Anonymous mule January 01, 2014 9:07 PM  

if you liked Antifragile... then check out Knowledge & Power by G. Gilder also published in 2013...

Anonymous Beverly January 01, 2014 9:08 PM  

Same as bethyada, I have been compiling the books I have read since 1997 (before apps). Now I list them on my account at Goodreads. BTW, I read 185 books this year, but then, I am a librarian (850 books counting all the picture books I read.)

Anonymous Beverly January 01, 2014 9:15 PM  

I noticed that you read Greenwitch by Susan Cooper. Have you read the other 4 books in that series: The Dark is Rising? Greenwitch is #3 in the series.

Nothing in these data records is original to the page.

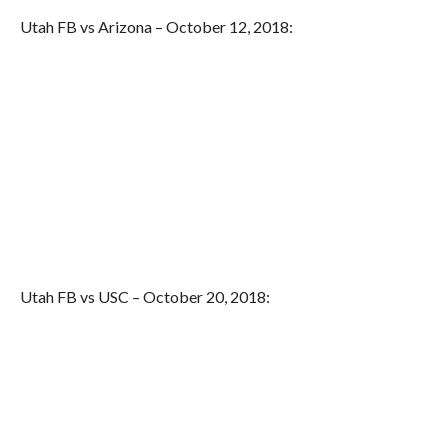
Utah FB vs Arizona – October 12, 2018:
Utah FB vs USC – October 20, 2018:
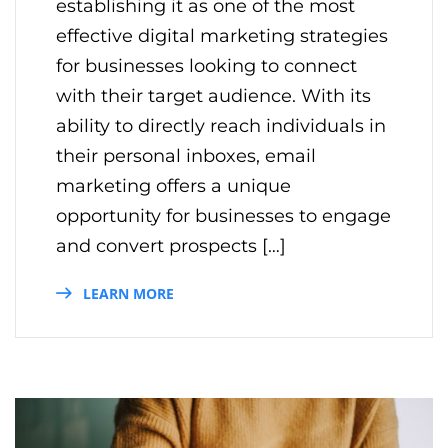
establishing it as one of the most
effective digital marketing strategies
for businesses looking to connect
with their target audience. With its
ability to directly reach individuals in
their personal inboxes, email
marketing offers a unique
opportunity for businesses to engage
and convert prospects […]
LEARN MORE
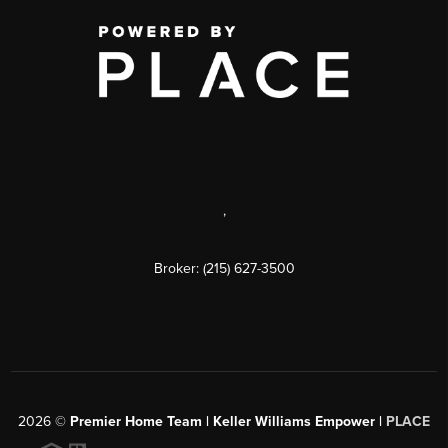
,
Broker: (215) 627-3500
2026
©
Premier Home Team | Keller Williams Empower |
PLACE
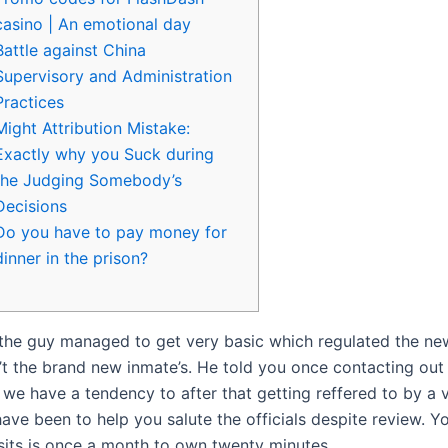
casino | An emotional day
Battle against China
Supervisory and Administration
Practices
Might Attribution Mistake:
Exactly why you Suck during
the Judging Somebody’s
Decisions
Do you have to pay money for
dinner in the prison?
the guy managed to get very basic which regulated the new
n’t the brand new inmate’s. He told you once contacting out
we have a tendency to after that getting reffered to by a v
ave been to help you salute the officials despite review.
Yo
isits is once a month to own twenty minutes.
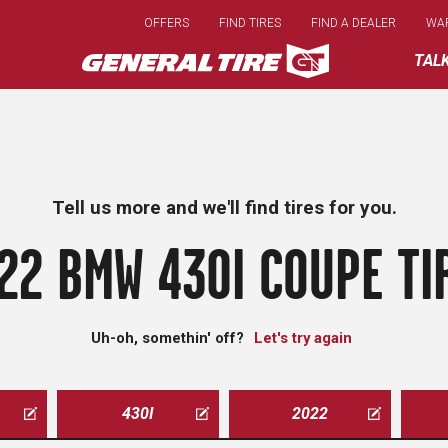
Skip
OFFERS
FIND TIRES
FIND A DEALER
WA
to
main
TAL
content
Tell us more and we'll find tires for you.
22 BMW 430I COUPE TI
Uh-oh, somethin' off?
Let's try again
430I
2022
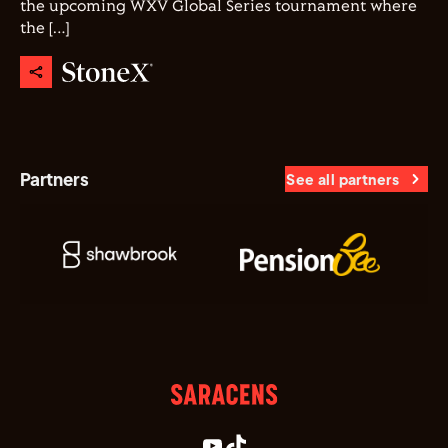
the upcoming WXV Global Series tournament where
the […]
Partners
See all partners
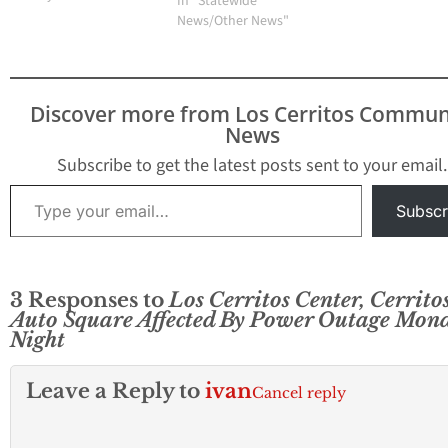
In "Statewide
News/Other News"
Discover more from Los Cerritos Commun
News
Subscribe to get the latest posts sent to your email.
Type your email…
Subscr
3 Responses to
Los Cerritos Center, Cerrito
Auto Square Affected By Power Outage Mon
Night
Leave a Reply to
ivan
Cancel reply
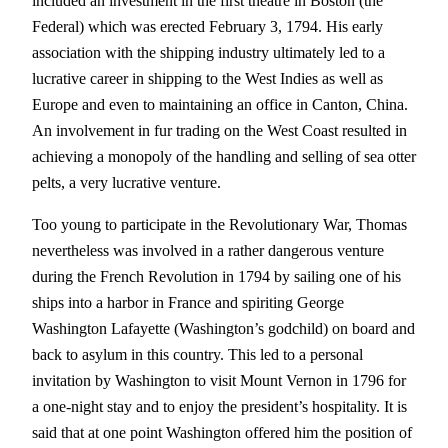
included an investment in the first theatre in Boston (the
Federal) which was erected February 3, 1794. His early
association with the shipping industry ultimately led to a
lucrative career in shipping to the West Indies as well as
Europe and even to maintaining an office in Canton, China.
An involvement in fur trading on the West Coast resulted in
achieving a monopoly of the handling and selling of sea otter
pelts, a very lucrative venture.
Too young to participate in the Revolutionary War, Thomas
nevertheless was involved in a rather dangerous venture
during the French Revolution in 1794 by sailing one of his
ships into a harbor in France and spiriting George
Washington Lafayette (Washington’s godchild) on board and
back to asylum in this country. This led to a personal
invitation by Washington to visit Mount Vernon in 1796 for
a one-night stay and to enjoy the president’s hospitality. It is
said that at one point Washington offered him the position of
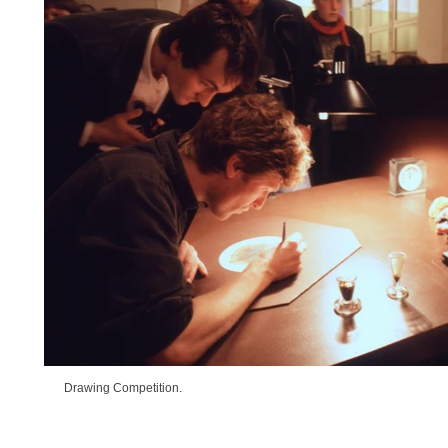
Drawing Competition.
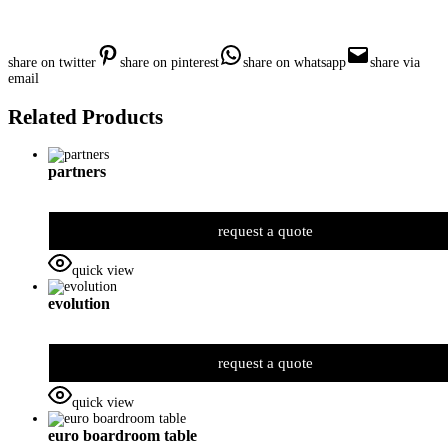
share on twitter
share on pinterest
share on whatsapp
share via
email
Related Products
partners
request a quote
quick view
evolution
request a quote
quick view
euro boardroom table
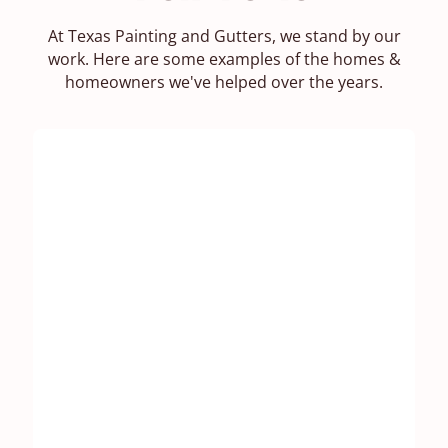
At Texas Painting and Gutters, we stand by our
work. Here are some examples of the homes &
homeowners we've helped over the years.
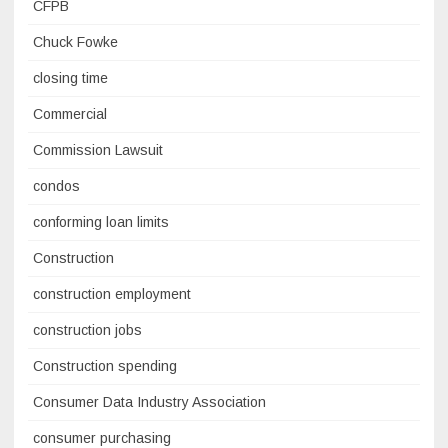
CFPB
Chuck Fowke
closing time
Commercial
Commission Lawsuit
condos
conforming loan limits
Construction
construction employment
construction jobs
Construction spending
Consumer Data Industry Association
consumer purchasing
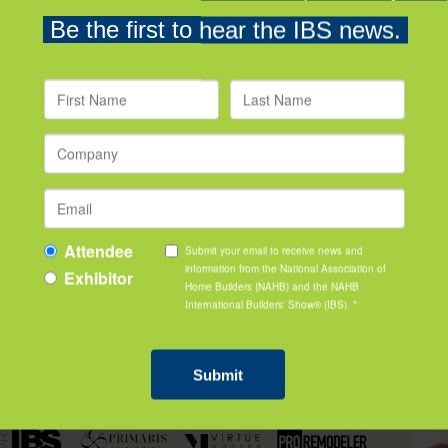
Building Pros
Organ
featured videos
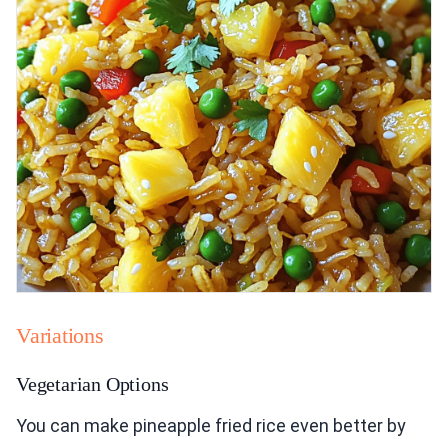
Variations
Vegetarian Options
You can make pineapple fried rice even better by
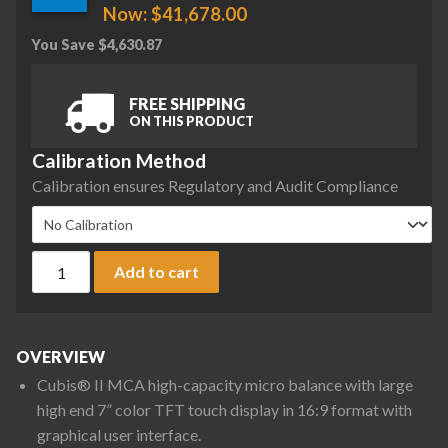
Now:
$
41,678.00
You Save
$
4,630.87
FREE SHIPPING
ON THIS PRODUCT
Calibration Method
Calibration ensures Regulatory and Audit Compliance
Sartorius MCA36S-3S00-D QP2 MDS Cubis II High-Capacity Mi
Add to cart
OVERVIEW
Cubis® II MCA high-capacity micro balance with large
high end 7” color TFT touch display in 16:9 format with
graphical user interface.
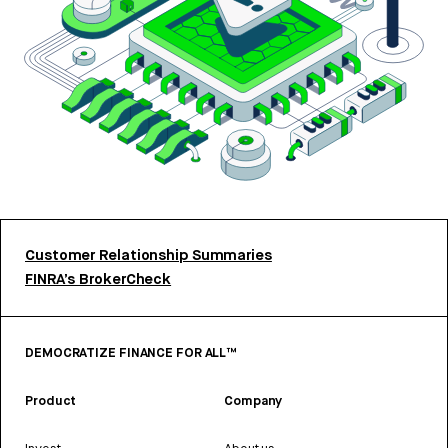
Customer Relationship Summaries
FINRA’s BrokerCheck
DEMOCRATIZE FINANCE FOR ALL™
Product
Company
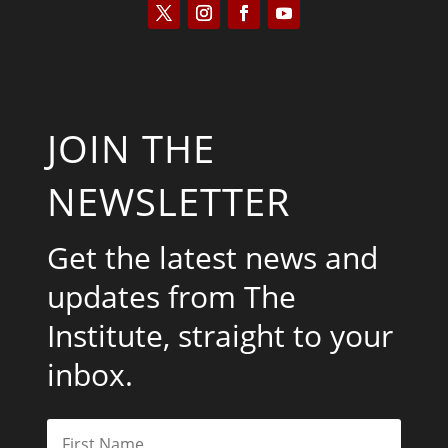
JOIN THE
NEWSLETTER
Get the latest news and
updates from The
Institute, straight to your
inbox.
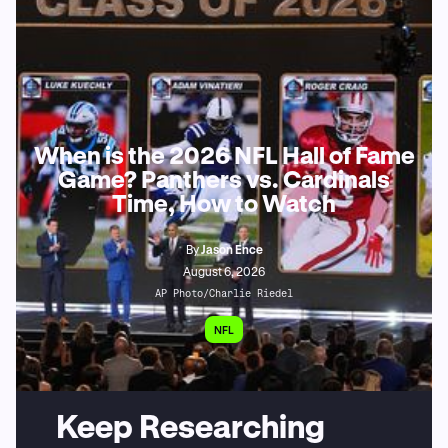
When is the 2026 NFL Hall of Fame
Game? Panthers vs. Cardinals
Time, How to Watch
By
Jason Ence
August 6, 2026
AP Photo/Charlie Riedel
NFL
Keep Researching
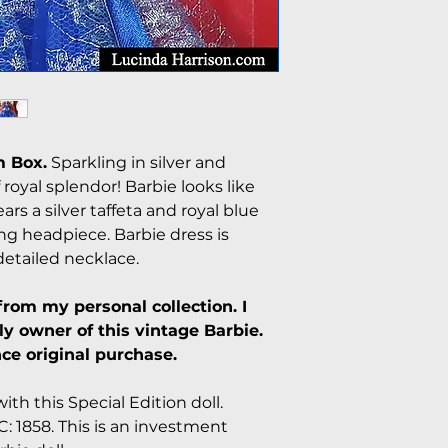
 Box.
Sparkling in silver and
oyal splendor! Barbie looks like
ears a silver taffeta and royal blue
 headpiece. Barbie dress is
etailed necklace.
from my personal collection. I
y owner of this vintage Barbie.
ce original purchase.
ith this Special Edition doll.
: 1858. This is an investment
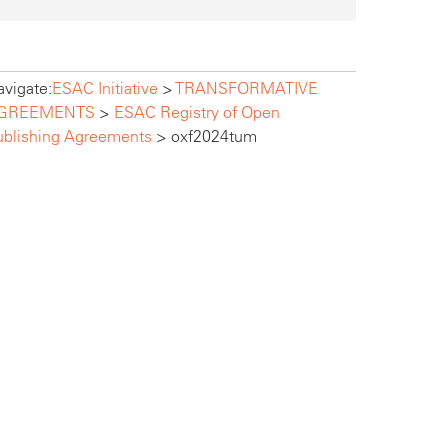
vigate:
ESAC Initiative
>
TRANSFORMATIVE
GREEMENTS
>
ESAC Registry of Open
ublishing Agreements
>
oxf2024tum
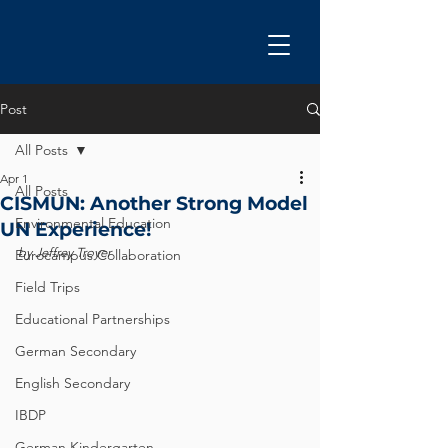
Post
All Posts
Apr 1
All Posts
CISMUN: Another Strong Model
Environmental Education
UN Experience!
by Jeffrey Troyer
Eurocampus Collaboration
Field Trips
Educational Partnerships
German Secondary
English Secondary
IBDP
German Kindergarten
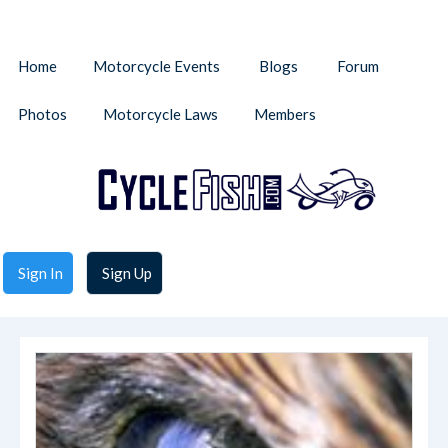
Home
Motorcycle Events
Blogs
Forum
Photos
Motorcycle Laws
Members
Sign In
Sign Up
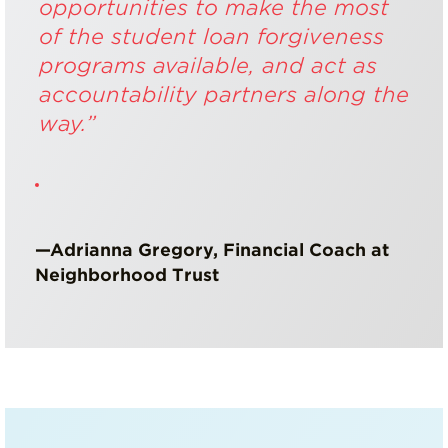
opportunities to make the most
of the student loan forgiveness
programs available, and act as
accountability partners along the
way.”
—Adrianna Gregory, Financial Coach at
Neighborhood Trust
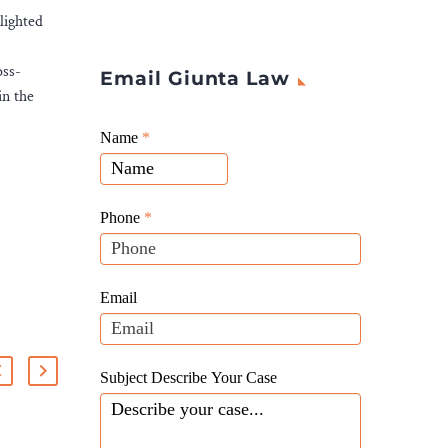
lighted
oss-
Email Giunta Law
in the
Giunta
Name
If
*
Law
you
Website
are
Leads
human,
Phone
*
leave
this
field
Email
blank.
Subject Describe Your Case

OpenID cailcorishev January 01, 2014 11:35 PM  

I'd been wondering what you'd think of Macroscope. Three stars seems about right to me. I really liked a couple of the concepts in the story and enjoyed most of it, but the ending was downright lame.

Anonymous VD January 02, 2014 7:08 AM  

I noticed that you read Greenwitch by Susan Cooper. Have you read the other 4 books in that series: The Dark is Rising? Greenwitch is #3 in the series.

Many, many times. The Dark is Rising is one of my favorite books. The Grey King and Silver on the Tree are also excellent.

Anonymous mule January 02, 2014 9:10 AM  

Vox:

Have you seen the Sharp movies from the BBC, the ones starring Sean Bean?

ALSO: How many stars did you give Sharpe's Eagle? (Or haven't you read that one yet?)

Anonymous NorthernHamlet January 04, 2014 9:42 PM  

You know Vox, right when I think, alright at least this one goal on my list... I got Vox Day beat at that one... then you say 81 books, and I feel like throwing the stack of papers I'm holding right in the air and cursing. 81. 8-damn-1.